Closed ncx-gitbot closed 1 year ago

ncx-gitbot commented 1 year ago

Commenter Organization: Forest and Climate Policy

Commenter: Andrea Tuttle

2021 Deferred Harvest Methodology Section: No Section Indicated

Comment: I strongly oppose adoption of the proposed NCX methodology based on 1) violations of core offset principles of transparency, additionality, leakage, permanence and financial additionality that are required for a credible forest carbon offset, and 2) erroneous logic in applying discount equations derived from economic analysis to the physics of climate change.

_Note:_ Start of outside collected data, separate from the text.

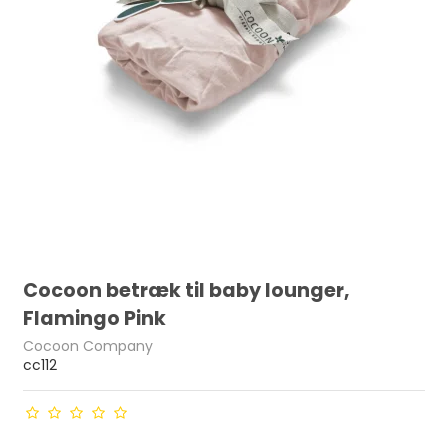
Cocoon betræk til baby lounger,
Flamingo Pink
Cocoon Company
cc112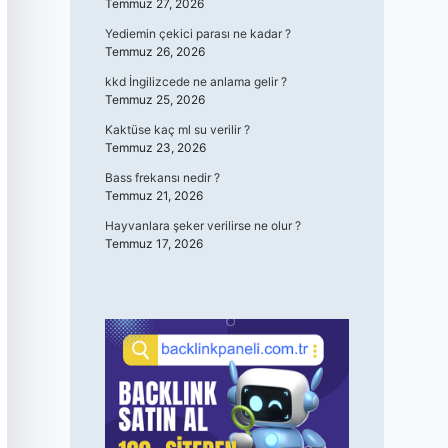
Temmuz 27, 2026
Yediemin çekici parası ne kadar ?
Temmuz 26, 2026
kkd İngilizcede ne anlama gelir ?
Temmuz 25, 2026
Kaktüse kaç ml su verilir ?
Temmuz 23, 2026
Bass frekansı nedir ?
Temmuz 21, 2026
Hayvanlara şeker verilirse ne olur ?
Temmuz 17, 2026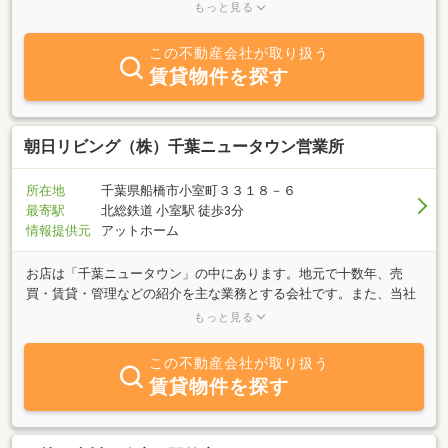
り扱っています。情報の量・質ときめ細かい対応を心がけていま
もっと見る
す。
この不動産会社が取り扱う
賃貸物件を探す
朝日リビング（株）千葉ニュータウン営業所
所在地
千葉県船橋市小室町３３１８－６
最寄駅
北総鉄道 小室駅 徒歩3分
情報提供元
アットホーム
お店は「千葉ニュータウン」の中にあります。地元で十数年、売
買・賃貸・管理などの紹介を主な業務とする会社です。また、当社
発行の千葉ニュータウン情報誌「アリス」も地域の皆様に大変ご好
もっと見る
評頂いております。「売りたい」、「買いたい」、「貸したい」、
「借りたい」ご希望の方、「千葉ニュータウンに関する質問」、
この不動産会社が取り扱う
「不動産全般に関する質問」等、豊富な情報力でスピーディーな対
賃貸物件を探す
応を心がけておりますので、何でもご相談ください！！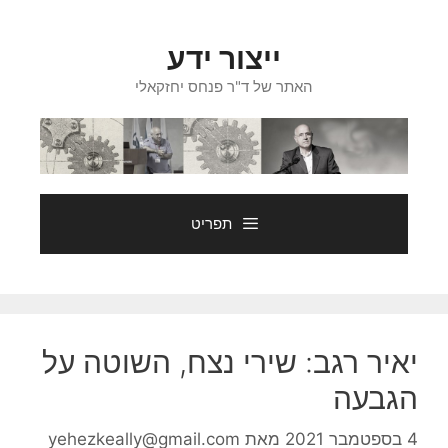
דלג
תוכן
ייצור ידע
האתר של ד"ר פנחס יחזקאלי
תפריט
יאיר רגב: שירי נצח, השוטה על
הגבעה
4 בספטמבר 2021
מאת
yehezkeally@gmail.com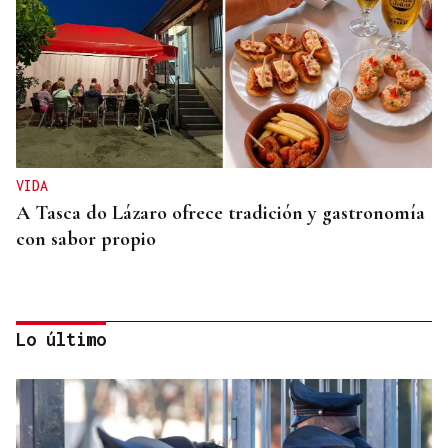
VIDA
A Tasca do Lázaro ofrece tradición y gastronomía
con sabor propio
Lo último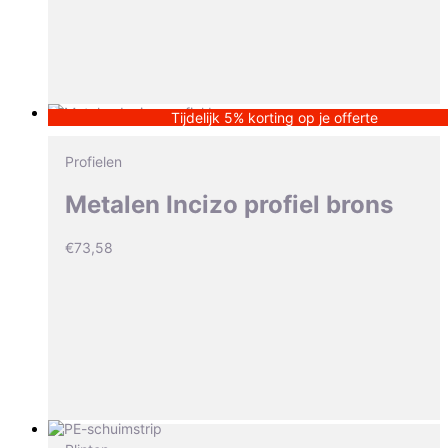
Tijdelijk 5% korting op je offerte
Profielen
Metalen Incizo profiel brons
€
73,58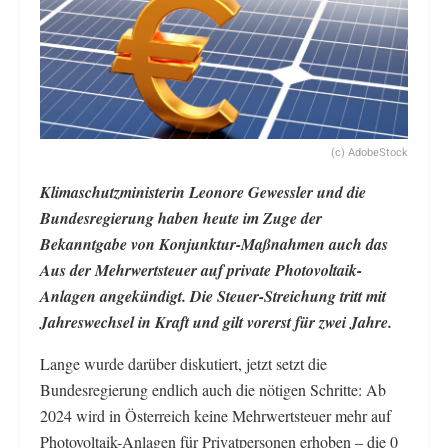
(c) AdobeStock
Klimaschutzministerin Leonore Gewessler und die
Bundesregierung haben heute im Zuge der
Bekanntgabe von Konjunktur-Maßnahmen auch das
Aus der Mehrwertsteuer auf private Photovoltaik-
Anlagen angekündigt. Die Steuer-Streichung tritt mit
Jahreswechsel in Kraft und gilt vorerst für zwei Jahre.
Lange wurde darüber diskutiert, jetzt setzt die
Bundesregierung endlich auch die nötigen Schritte: Ab
2024 wird in Österreich keine Mehrwertsteuer mehr auf
Photovoltaik-Anlagen für Privatpersonen erhoben – die 0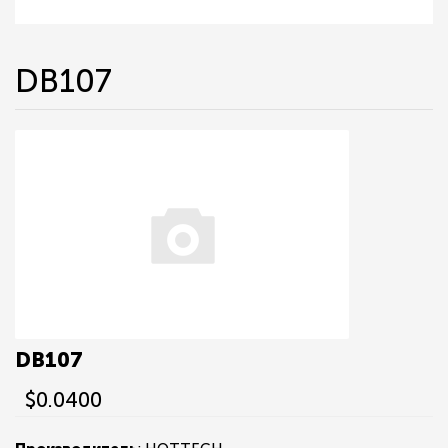
DB107
DB107
$0.0400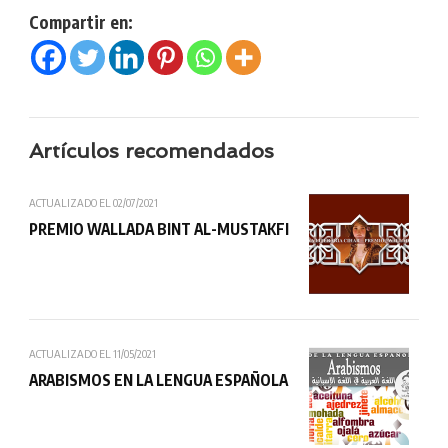
Compartir en:
Artículos recomendados
ACTUALIZADO EL
02/07/2021
PREMIO WALLADA BINT AL-MUSTAKFI
ACTUALIZADO EL
11/05/2021
ARABISMOS EN LA LENGUA ESPAÑOLA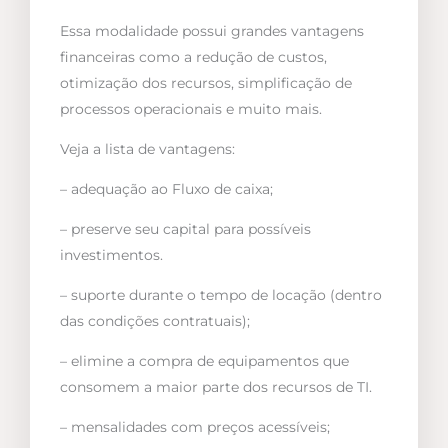
Essa modalidade possui grandes vantagens
financeiras como a redução de custos,
otimização dos recursos, simplificação de
processos operacionais e muito mais.
Veja a lista de vantagens:
– adequação ao Fluxo de caixa;
– preserve seu capital para possíveis
investimentos.
– suporte durante o tempo de locação (dentro
das condições contratuais);
– elimine a compra de equipamentos que
consomem a maior parte dos recursos de TI.
– mensalidades com preços acessíveis;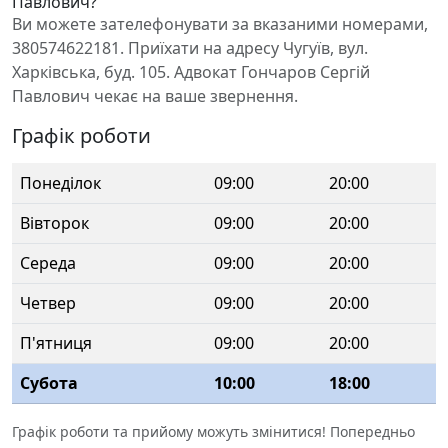
Павлович?
Ви можете зателефонувати за вказаними номерами,
380574622181. Приїхати на адресу Чугуїв, вул.
Харківська, буд. 105. Адвокат Гончаров Сергій
Павлович чекає на ваше звернення.
Графік роботи
Понеділок
09:00
20:00
Вівторок
09:00
20:00
Середа
09:00
20:00
Четвер
09:00
20:00
П'ятниця
09:00
20:00
Субота
10:00
18:00
Графік роботи та прийому можуть змінитися! Попередньо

Proposed Change: No Proposed Change

ncx-gitbot commented 1 year ago

NCX response: We appreciate comments noting that the structure and performance of the baseline model used within this methodology is strongly influential on the predicted and realized climate impact of projects. Our revised methodology increases transparency rather than following an expert review process. This includes both detailed documentation of particular models used, as well as sharing benchmarking and performance information for baseline models. Finally, the revised approach to uncertainty explicitly accounts for imprecision in the baseline model in calculating the final number of credits generated from projects developed under this methodology. Projects are additional when the carbon stocks in the project scenario are greater than the carbon stocks expected under the baseline scenario–this is the basis for any carbon project verified against any standard. Because additionality, and therefore, creditable carbon is dependent on an accurate baseline, eligibility is limited to forests that are truly at risk of being harvested in the next year. Deferring that harvest results in additional carbon in the landscape. Leakage is poorly studied across existing IFM projects, especially short-term harvest deferral projects. We agree that leakage is a possible outcome of purposefully delaying a harvest. Based on comments received, we have updated the methodological approach to include a more conservative deduction. We look forward to working with other developers and academic researchers to explore methods of measuring leakage directly in the future.